Since 2015, CRediT (Contributor Roles Taxonomy) has been used by a range of scholarly publishers – and other organizations, to provide greater visibility and accessibility to information about the contributions that researchers make to research output.
While CRediT is being used by many publishers to provide information about the specific contributions of individuals who qualify as authors on published work, it is not designed to determine authorship. The CRediT roles can also be used to describe the contributions of individuals in contexts not related to article authorship.
CRediT can provide a range of practical and policy benefits to stakeholders in the research system, including:
- Providing visibility of the diverse range of research contributions that researchers make to research output, beyond a traditional focus on writing and being ‘first author’ (e.g. data curation; visualization; methodology development)

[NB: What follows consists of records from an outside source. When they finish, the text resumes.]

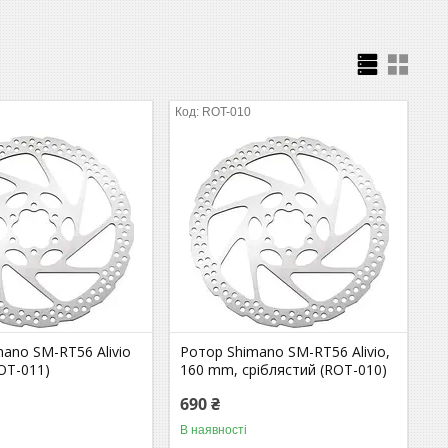
ROT-010
ano SM-RT56 Alivio
Ротор Shimano SM-RT56 Alivio,
OT-011)
160 mm, сріблястий (ROT-010)
690 ₴
В наявності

- Providing visibility and recognition for researchers working in large teams whose individual contributions can be hidden in an expansive author list
- Supporting research and researcher evaluation by providing a more holistic view of the contributions of researchers to research output
- Improving the ability to track the outputs and contributions of individual research specialists and grant recipients
- Providing a route to enable the identification of potential collaborators, reviewers, experts and specialists
- Supporting research institutions, publishers and authors to avoid and resolve authorship disputes by encouraging more open discussions about the individual contributions to research output
- Providing additional provenance and accountability information around research output to help to assure research integrity
- Providing information to inform ‘science of science’ (meta-research) studies – with the potential to improve and enhance research efficacy and effectiveness
- Enabling new indicators of research value, use and re-use, credit and attribution.